(TO DO) Go through the entries below and collect each line with the string "shoulder" in it.

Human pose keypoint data

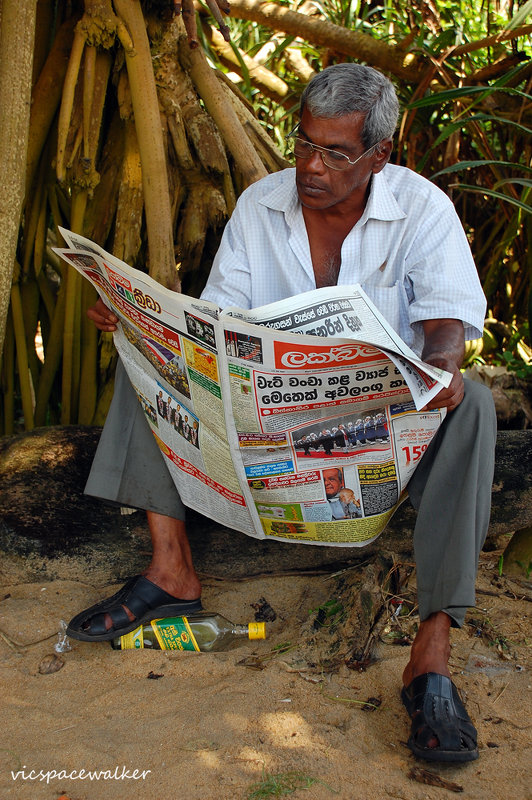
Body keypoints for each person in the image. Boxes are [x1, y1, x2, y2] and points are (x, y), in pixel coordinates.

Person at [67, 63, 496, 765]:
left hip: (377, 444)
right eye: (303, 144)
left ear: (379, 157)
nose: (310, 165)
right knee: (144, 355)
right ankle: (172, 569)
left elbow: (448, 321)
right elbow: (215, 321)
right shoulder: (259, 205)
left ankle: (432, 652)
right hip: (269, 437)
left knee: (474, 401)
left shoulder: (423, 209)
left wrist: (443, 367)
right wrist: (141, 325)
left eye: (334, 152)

==

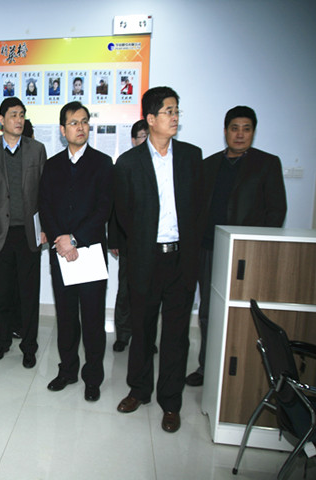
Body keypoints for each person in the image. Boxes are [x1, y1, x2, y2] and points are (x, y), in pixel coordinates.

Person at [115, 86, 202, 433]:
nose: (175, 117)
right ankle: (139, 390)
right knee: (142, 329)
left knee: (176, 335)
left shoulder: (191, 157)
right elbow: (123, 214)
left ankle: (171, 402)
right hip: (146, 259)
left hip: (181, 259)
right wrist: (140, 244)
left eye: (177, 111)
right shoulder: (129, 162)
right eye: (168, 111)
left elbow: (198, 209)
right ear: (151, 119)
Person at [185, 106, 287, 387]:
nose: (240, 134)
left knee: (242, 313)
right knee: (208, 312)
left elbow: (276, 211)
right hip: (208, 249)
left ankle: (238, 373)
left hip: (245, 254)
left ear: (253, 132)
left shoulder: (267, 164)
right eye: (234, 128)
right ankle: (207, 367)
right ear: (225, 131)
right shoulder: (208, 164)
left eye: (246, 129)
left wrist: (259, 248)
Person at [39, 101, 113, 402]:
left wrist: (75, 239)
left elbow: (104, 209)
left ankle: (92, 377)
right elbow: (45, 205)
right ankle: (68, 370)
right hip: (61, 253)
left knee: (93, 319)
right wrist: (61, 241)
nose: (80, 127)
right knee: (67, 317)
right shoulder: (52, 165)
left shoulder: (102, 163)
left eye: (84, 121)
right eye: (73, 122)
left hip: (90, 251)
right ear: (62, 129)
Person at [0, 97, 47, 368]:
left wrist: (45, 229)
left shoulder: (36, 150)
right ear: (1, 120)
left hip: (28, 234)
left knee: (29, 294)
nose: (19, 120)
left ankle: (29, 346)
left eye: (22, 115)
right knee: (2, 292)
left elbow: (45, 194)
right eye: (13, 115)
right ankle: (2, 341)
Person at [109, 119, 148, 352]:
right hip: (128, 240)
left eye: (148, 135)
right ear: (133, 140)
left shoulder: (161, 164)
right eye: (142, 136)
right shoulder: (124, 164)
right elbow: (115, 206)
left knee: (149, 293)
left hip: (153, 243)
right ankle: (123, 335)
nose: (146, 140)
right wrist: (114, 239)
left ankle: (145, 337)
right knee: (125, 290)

(SOLUTION)
right shoulder: (259, 205)
left shoulder: (423, 209)
left shoulder: (191, 157)
right shoulder: (129, 162)
left shoulder: (267, 164)
right shoulder: (208, 164)
right shoulder: (52, 165)
left shoulder: (102, 163)
left shoulder: (36, 150)
left shoulder: (161, 164)
right shoulder: (124, 164)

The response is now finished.